Your goal —
Copy each line containing the word "working" from the records that follow, please.

Collection entries
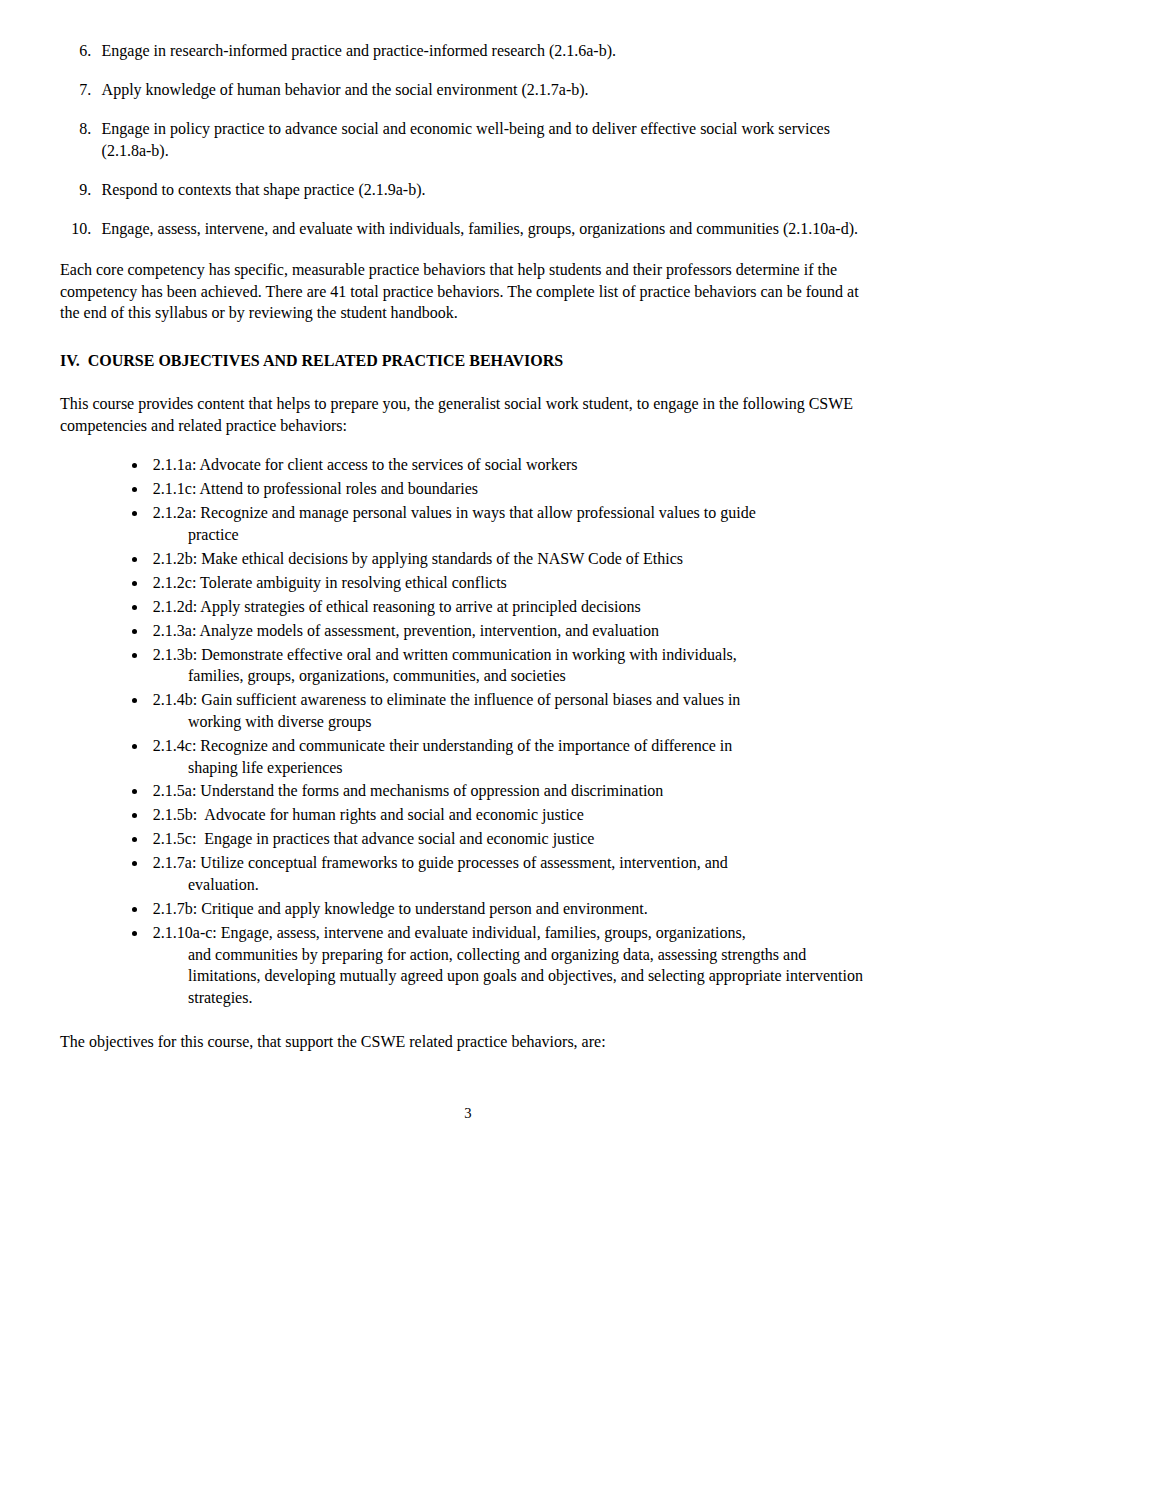Engage in research-informed practice and practice-informed research (2.1.6a-b).
Apply knowledge of human behavior and the social environment (2.1.7a-b).
Engage in policy practice to advance social and economic well-being and to deliver effective social work services (2.1.8a-b).
Respond to contexts that shape practice (2.1.9a-b).
Engage, assess, intervene, and evaluate with individuals, families, groups, organizations and communities (2.1.10a-d).
Each core competency has specific, measurable practice behaviors that help students and their professors determine if the competency has been achieved. There are 41 total practice behaviors. The complete list of practice behaviors can be found at the end of this syllabus or by reviewing the student handbook.
IV. COURSE OBJECTIVES AND RELATED PRACTICE BEHAVIORS
This course provides content that helps to prepare you, the generalist social work student, to engage in the following CSWE competencies and related practice behaviors:
2.1.1a: Advocate for client access to the services of social workers
2.1.1c: Attend to professional roles and boundaries
2.1.2a: Recognize and manage personal values in ways that allow professional values to guide practice
2.1.2b: Make ethical decisions by applying standards of the NASW Code of Ethics
2.1.2c: Tolerate ambiguity in resolving ethical conflicts
2.1.2d: Apply strategies of ethical reasoning to arrive at principled decisions
2.1.3a: Analyze models of assessment, prevention, intervention, and evaluation
2.1.3b: Demonstrate effective oral and written communication in working with individuals, families, groups, organizations, communities, and societies
2.1.4b: Gain sufficient awareness to eliminate the influence of personal biases and values in working with diverse groups
2.1.4c: Recognize and communicate their understanding of the importance of difference in shaping life experiences
2.1.5a: Understand the forms and mechanisms of oppression and discrimination
2.1.5b: Advocate for human rights and social and economic justice
2.1.5c: Engage in practices that advance social and economic justice
2.1.7a: Utilize conceptual frameworks to guide processes of assessment, intervention, and evaluation.
2.1.7b: Critique and apply knowledge to understand person and environment.
2.1.10a-c: Engage, assess, intervene and evaluate individual, families, groups, organizations, and communities by preparing for action, collecting and organizing data, assessing strengths and limitations, developing mutually agreed upon goals and objectives, and selecting appropriate intervention strategies.
The objectives for this course, that support the CSWE related practice behaviors, are:
3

Answer to this exercise —
2.1.3b: Demonstrate effective oral and written communication in working with individuals, families, groups, organizations, communities, and societies
2.1.4b: Gain sufficient awareness to eliminate the influence of personal biases and values in working with diverse groups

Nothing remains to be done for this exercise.